Twenty-four is a good age, arguably the best age you can ever be, and sadly you are too 24 years old about it at the time to properly enjoy it. I suppose, there, deep in the nature of being 24, is the truth of it: if you appreciate how good you have it at the time, you can’t properly enjoy having it that good.

If you live the age of 24 with the warped and bitter perspective of a 30-year-old man, it wouldn’t actually be that fun. It’s like how you always fantasise about going back to school, now, with your man-brain, and everyone being astounded at how smart you are and how effortlessly you get A grades.

Taylor Swift 22

Taylor Swift, singing about being 22, still two years short of living the best age

You’d be top set maths, now, wouldn’t you? And you’d get into Cambridge with the A-level results you were meant to get but didn’t. It sounds good, right? No. Your adult mind would not be able to cope with playground politics, with relying on your mum to give you lifts. You’d be preternaturally smart, yes, but life would drive you to the brink of insanity. We get, more or less, the mind our body deserves.

Twenty-four is great because it’s about the last age you had no pressure on you. Twenty-four, for me, was fantastic: I lived in a dirt-cheap flat with two incredibly fun dudes who were into party drugs and Grindr, I never had any plans made more than about a day in advance, I had a ridiculously mundane job where essentially my role was ‘answer emails’ and nobody ever, ever minded if I was late. 

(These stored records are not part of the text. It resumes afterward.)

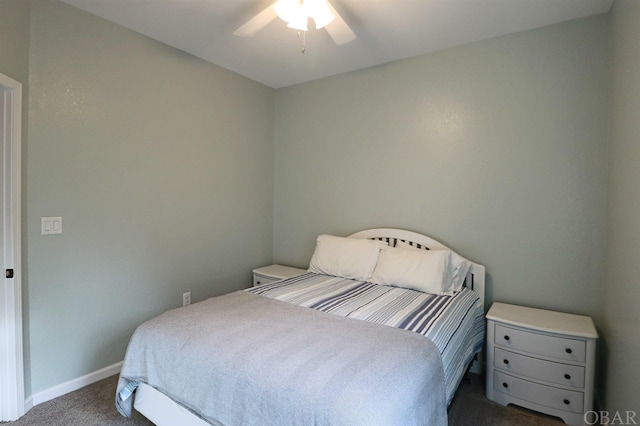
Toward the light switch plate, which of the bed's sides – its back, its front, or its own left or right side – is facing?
right

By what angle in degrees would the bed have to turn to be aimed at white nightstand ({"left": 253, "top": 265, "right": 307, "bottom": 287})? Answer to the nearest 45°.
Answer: approximately 135° to its right

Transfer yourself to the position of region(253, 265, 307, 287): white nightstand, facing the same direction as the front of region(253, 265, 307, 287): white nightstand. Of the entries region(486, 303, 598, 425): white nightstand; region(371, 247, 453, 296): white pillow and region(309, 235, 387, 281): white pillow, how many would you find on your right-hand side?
0

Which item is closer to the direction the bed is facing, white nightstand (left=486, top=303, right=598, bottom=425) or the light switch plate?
the light switch plate

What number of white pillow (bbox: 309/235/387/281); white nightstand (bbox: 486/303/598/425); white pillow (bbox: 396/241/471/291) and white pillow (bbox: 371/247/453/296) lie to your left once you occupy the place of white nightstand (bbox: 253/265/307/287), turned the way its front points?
4

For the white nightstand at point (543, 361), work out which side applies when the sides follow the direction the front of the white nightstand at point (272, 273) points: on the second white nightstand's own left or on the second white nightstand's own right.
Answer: on the second white nightstand's own left

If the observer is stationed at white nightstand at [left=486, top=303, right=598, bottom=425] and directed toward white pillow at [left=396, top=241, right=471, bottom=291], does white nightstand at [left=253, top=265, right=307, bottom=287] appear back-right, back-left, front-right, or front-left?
front-left

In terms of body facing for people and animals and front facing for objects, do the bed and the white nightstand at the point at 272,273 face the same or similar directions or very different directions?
same or similar directions

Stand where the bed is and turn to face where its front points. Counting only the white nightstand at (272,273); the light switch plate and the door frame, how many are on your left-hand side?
0

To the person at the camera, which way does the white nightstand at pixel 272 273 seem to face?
facing the viewer and to the left of the viewer

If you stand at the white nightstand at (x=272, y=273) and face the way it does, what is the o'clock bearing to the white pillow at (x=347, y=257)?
The white pillow is roughly at 9 o'clock from the white nightstand.

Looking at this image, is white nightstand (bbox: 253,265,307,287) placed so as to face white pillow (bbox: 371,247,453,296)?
no

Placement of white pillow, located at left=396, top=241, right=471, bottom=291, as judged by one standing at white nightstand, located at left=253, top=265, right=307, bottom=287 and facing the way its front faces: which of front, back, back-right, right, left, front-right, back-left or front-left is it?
left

“He is 24,” people must have thought of me, when I rolled in half an hour over what my timesheet said I did, again. “He exudes 24-ness. You cannot hate that. You can only excuse it.”

What a year, what a year. And I probably could have chased that youth dragon for longer, if I wanted to – into 26, 27, even – but then, without me noticing, I started doing incrementally adult things.

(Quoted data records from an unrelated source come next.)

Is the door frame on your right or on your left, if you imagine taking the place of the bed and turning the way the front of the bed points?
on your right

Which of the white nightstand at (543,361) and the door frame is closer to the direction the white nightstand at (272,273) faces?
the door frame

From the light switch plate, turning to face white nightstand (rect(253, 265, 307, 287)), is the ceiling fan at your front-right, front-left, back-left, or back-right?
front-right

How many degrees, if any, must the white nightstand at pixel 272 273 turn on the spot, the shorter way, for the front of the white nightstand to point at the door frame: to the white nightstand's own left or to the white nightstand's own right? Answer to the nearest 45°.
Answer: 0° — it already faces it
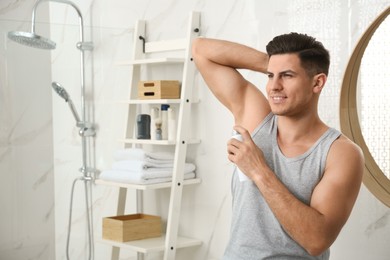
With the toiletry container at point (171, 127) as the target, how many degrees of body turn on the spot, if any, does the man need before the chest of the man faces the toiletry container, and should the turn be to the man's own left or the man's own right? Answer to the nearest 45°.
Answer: approximately 90° to the man's own right

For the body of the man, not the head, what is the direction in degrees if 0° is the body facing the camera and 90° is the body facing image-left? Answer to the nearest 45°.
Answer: approximately 45°

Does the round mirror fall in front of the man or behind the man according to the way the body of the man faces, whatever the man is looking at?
behind

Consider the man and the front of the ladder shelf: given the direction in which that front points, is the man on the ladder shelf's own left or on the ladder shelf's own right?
on the ladder shelf's own left

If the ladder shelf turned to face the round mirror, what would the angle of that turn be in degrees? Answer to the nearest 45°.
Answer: approximately 90° to its left
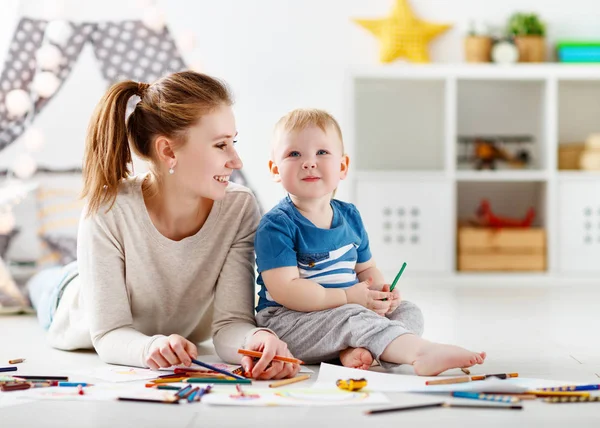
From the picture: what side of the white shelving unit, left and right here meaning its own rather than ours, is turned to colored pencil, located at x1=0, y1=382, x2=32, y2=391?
front

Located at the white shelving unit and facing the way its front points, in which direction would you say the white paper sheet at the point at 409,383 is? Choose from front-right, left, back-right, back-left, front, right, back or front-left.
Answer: front

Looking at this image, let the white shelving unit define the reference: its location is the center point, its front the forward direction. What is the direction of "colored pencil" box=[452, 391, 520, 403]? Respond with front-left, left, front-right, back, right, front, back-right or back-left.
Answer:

I hit 25 and opened an ISA (I did not understand fully what an ISA was then and I don’t now, but it’s the point: it’s what an ISA symbolises). I stopped asking for the cheapest lager at the bar. 

ISA

What exactly is an ISA? And why is there a giant pound coin and dice with mathematical symbols on in this photo? And how do you get a calculator to say ‘A’?

The same year, I, like a doomed idiot, moved in with a girlfriend. Suddenly the parameters of my life had changed. 

I couldn’t just eat a Snickers for dinner anymore, I had to consume and pretend to enjoy lentils. I couldn’t play Red Dead Redemption deep into the early hours, because we had a box set to work through. You don’t know the moment you have ruined your youth until you’ve done it.

They say pressure makes diamonds, and I am not going to deny that: I am, undoubtedly, a wonderful, sparkling diamond. But the pressures of adulthood have only increased since the heady 24 days, and there’s no reversing out of that: job pressures, social pressures, money and relationship pressures.

Recently I had to start a Google Calendar on my phone to keep track of all my social engagements, and I wonder how 24-year-old Joel would recoil in horror at this: just him, and the pub’s cheapest pint, nowhere to be, no expectation or pressure, the worst haircut in living British history.

I envy him, deeply, but in another way I really, really don’t.

And I want to kick his entire ass for not appreciating how good he had it at the time.